PROMPT. Looking at the data below, count the lines that contain the string "owner". Write only the total.

SUPPLIED ENTRIES.
⟨
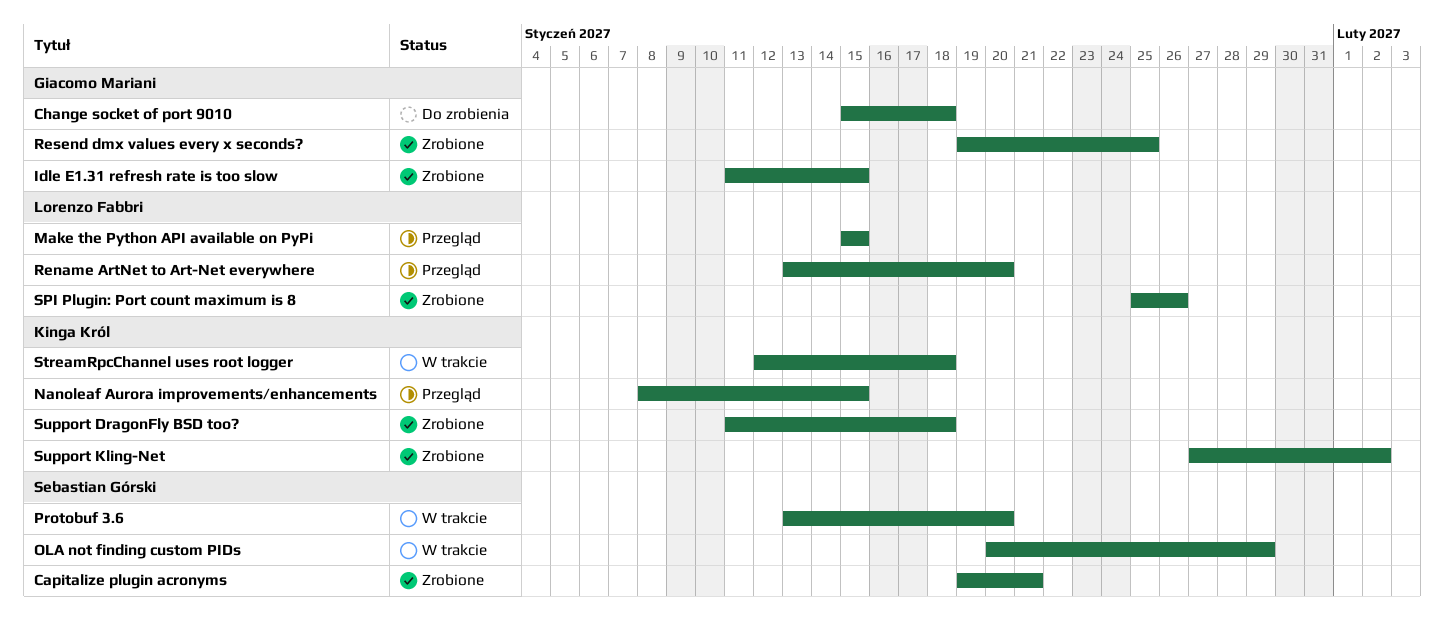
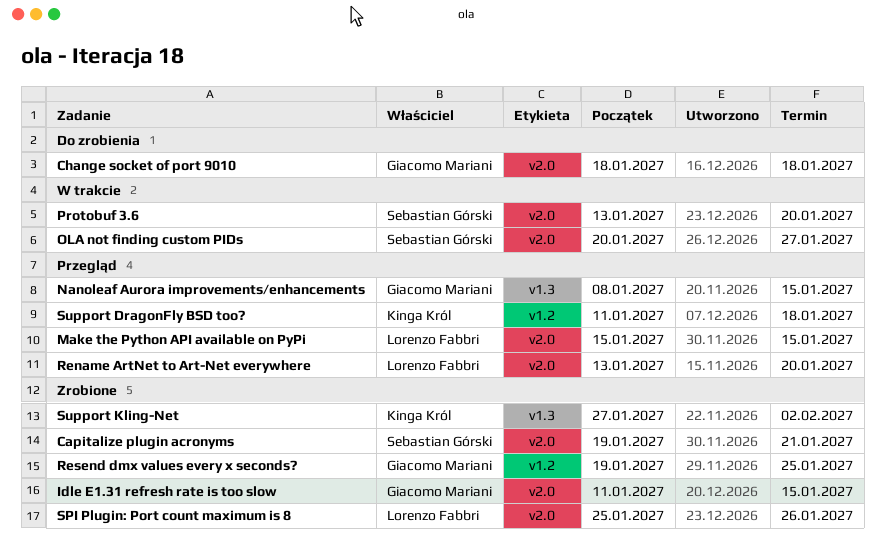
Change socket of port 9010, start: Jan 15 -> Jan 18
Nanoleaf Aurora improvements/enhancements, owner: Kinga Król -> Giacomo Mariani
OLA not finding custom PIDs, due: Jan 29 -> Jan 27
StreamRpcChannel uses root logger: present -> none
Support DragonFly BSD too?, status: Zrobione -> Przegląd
⟩
⟨
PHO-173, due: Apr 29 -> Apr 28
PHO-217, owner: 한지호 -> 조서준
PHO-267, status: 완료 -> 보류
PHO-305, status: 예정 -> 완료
⟩
⟨
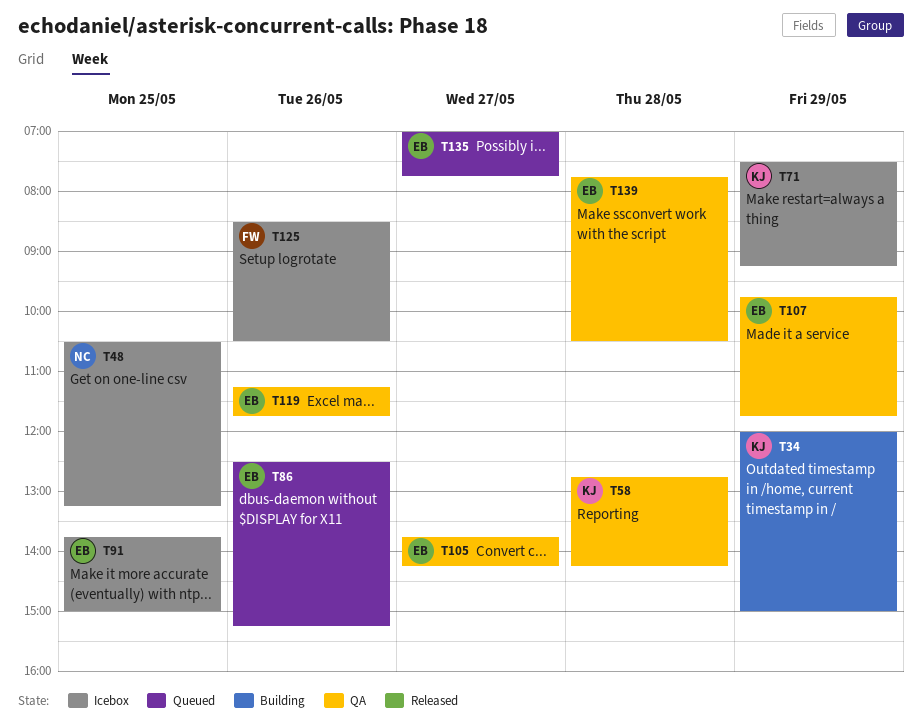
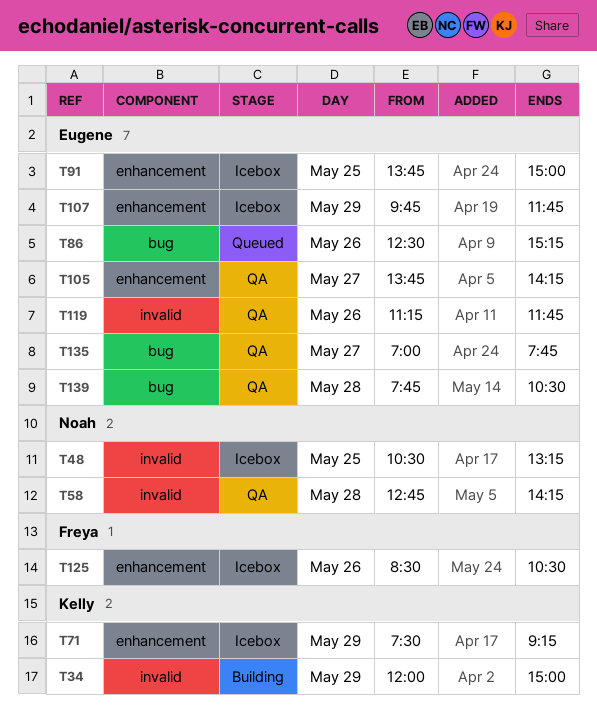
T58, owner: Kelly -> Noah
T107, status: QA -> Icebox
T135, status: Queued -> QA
⟩
RESULT OF THE TASK. 3